### TO-DO ITEM
A faithful, word-for-word transcription of all the data is what is needed.

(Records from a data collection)
'''

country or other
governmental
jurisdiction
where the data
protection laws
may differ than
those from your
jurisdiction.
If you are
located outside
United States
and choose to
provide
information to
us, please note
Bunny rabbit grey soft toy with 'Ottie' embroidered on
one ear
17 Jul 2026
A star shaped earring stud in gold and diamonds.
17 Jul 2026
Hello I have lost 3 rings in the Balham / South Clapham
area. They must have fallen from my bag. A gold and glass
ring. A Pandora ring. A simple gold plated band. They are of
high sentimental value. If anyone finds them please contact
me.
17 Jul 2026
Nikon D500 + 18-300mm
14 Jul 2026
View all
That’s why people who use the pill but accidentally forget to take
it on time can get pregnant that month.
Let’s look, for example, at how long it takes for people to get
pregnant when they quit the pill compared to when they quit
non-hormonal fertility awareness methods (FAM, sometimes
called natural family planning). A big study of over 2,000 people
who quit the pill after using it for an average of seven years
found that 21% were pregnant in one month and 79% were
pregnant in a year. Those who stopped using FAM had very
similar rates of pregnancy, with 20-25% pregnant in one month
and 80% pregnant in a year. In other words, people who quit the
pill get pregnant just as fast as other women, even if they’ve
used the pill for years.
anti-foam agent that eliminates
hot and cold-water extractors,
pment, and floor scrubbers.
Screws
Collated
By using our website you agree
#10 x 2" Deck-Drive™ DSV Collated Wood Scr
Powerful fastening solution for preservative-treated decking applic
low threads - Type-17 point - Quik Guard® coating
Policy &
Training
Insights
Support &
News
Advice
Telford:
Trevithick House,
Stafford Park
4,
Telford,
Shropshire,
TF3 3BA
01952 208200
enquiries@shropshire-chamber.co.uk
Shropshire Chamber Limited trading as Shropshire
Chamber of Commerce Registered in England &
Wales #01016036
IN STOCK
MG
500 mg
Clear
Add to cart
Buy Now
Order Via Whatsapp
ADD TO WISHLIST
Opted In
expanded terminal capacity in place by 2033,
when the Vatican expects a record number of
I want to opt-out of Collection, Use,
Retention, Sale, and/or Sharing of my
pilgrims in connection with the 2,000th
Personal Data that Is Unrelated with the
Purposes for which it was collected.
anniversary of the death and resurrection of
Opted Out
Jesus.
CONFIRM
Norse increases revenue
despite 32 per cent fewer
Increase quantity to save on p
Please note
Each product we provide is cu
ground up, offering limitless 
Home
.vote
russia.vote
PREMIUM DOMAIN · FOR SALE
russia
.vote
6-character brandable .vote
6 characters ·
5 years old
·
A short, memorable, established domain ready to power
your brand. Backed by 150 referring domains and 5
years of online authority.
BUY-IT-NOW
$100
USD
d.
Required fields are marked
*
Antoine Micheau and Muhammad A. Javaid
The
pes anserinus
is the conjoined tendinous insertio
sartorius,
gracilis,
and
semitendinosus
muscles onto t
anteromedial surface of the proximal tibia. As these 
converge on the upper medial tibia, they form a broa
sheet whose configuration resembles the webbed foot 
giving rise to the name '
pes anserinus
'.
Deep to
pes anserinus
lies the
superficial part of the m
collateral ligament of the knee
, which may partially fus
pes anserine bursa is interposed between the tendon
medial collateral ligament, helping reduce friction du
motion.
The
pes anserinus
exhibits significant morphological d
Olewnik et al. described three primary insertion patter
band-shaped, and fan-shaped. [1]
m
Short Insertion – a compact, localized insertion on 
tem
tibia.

'''

### SOLUTION
country or other
governmental
jurisdiction
where the data
protection laws
may differ than
those from your
jurisdiction.
If you are
located outside
United States
and choose to
provide
information to
us, please note
Bunny rabbit grey soft toy with 'Ottie' embroidered on
one ear
17 Jul 2026
A star shaped earring stud in gold and diamonds.
17 Jul 2026
Hello I have lost 3 rings in the Balham / South Clapham
area. They must have fallen from my bag. A gold and glass
ring. A Pandora ring. A simple gold plated band. They are of
high sentimental value. If anyone finds them please contact
me.
17 Jul 2026
Nikon D500 + 18-300mm
14 Jul 2026
View all
That’s why people who use the pill but accidentally forget to take
it on time can get pregnant that month.
Let’s look, for example, at how long it takes for people to get
pregnant when they quit the pill compared to when they quit
non-hormonal fertility awareness methods (FAM, sometimes
called natural family planning). A big study of over 2,000 people
who quit the pill after using it for an average of seven years
found that 21% were pregnant in one month and 79% were
pregnant in a year. Those who stopped using FAM had very
similar rates of pregnancy, with 20-25% pregnant in one month
and 80% pregnant in a year. In other words, people who quit the
pill get pregnant just as fast as other women, even if they’ve
used the pill for years.
anti-foam agent that eliminates
hot and cold-water extractors,
pment, and floor scrubbers.
Screws
Collated
By using our website you agree
#10 x 2" Deck-Drive™ DSV Collated Wood Scr
Powerful fastening solution for preservative-treated decking applic
low threads - Type-17 point - Quik Guard® coating
Policy &
Training
Insights
Support &
News
Advice
Telford:
Trevithick House,
Stafford Park
4,
Telford,
Shropshire,
TF3 3BA
01952 208200
enquiries@shropshire-chamber.co.uk
Shropshire Chamber Limited trading as Shropshire
Chamber of Commerce Registered in England &
Wales #01016036
IN STOCK
MG
500 mg
Clear
Add to cart
Buy Now
Order Via Whatsapp
ADD TO WISHLIST
Opted In
expanded terminal capacity in place by 2033,
when the Vatican expects a record number of
I want to opt-out of Collection, Use,
Retention, Sale, and/or Sharing of my
pilgrims in connection with the 2,000th
Personal Data that Is Unrelated with the
Purposes for which it was collected.
anniversary of the death and resurrection of
Opted Out
Jesus.
CONFIRM
Norse increases revenue
despite 32 per cent fewer
Increase quantity to save on p
Please note
Each product we provide is cu
ground up, offering limitless 
Home
.vote
russia.vote
PREMIUM DOMAIN · FOR SALE
russia
.vote
6-character brandable .vote
6 characters ·
5 years old
·
A short, memorable, established domain ready to power
your brand. Backed by 150 referring domains and 5
years of online authority.
BUY-IT-NOW
$100
USD
d.
Required fields are marked
*
Antoine Micheau and Muhammad A. Javaid
The
pes anserinus
is the conjoined tendinous insertio
sartorius,
gracilis,
and
semitendinosus
muscles onto t
anteromedial surface of the proximal tibia. As these 
converge on the upper medial tibia, they form a broa
sheet whose configuration resembles the webbed foot 
giving rise to the name '
pes anserinus
'.
Deep to
pes anserinus
lies the
superficial part of the m
collateral ligament of the knee
, which may partially fus
pes anserine bursa is interposed between the tendon
medial collateral ligament, helping reduce friction du
motion.
The
pes anserinus
exhibits significant morphological d
Olewnik et al. described three primary insertion patter
band-shaped, and fan-shaped. [1]
m
Short Insertion – a compact, localized insertion on 
tem
tibia.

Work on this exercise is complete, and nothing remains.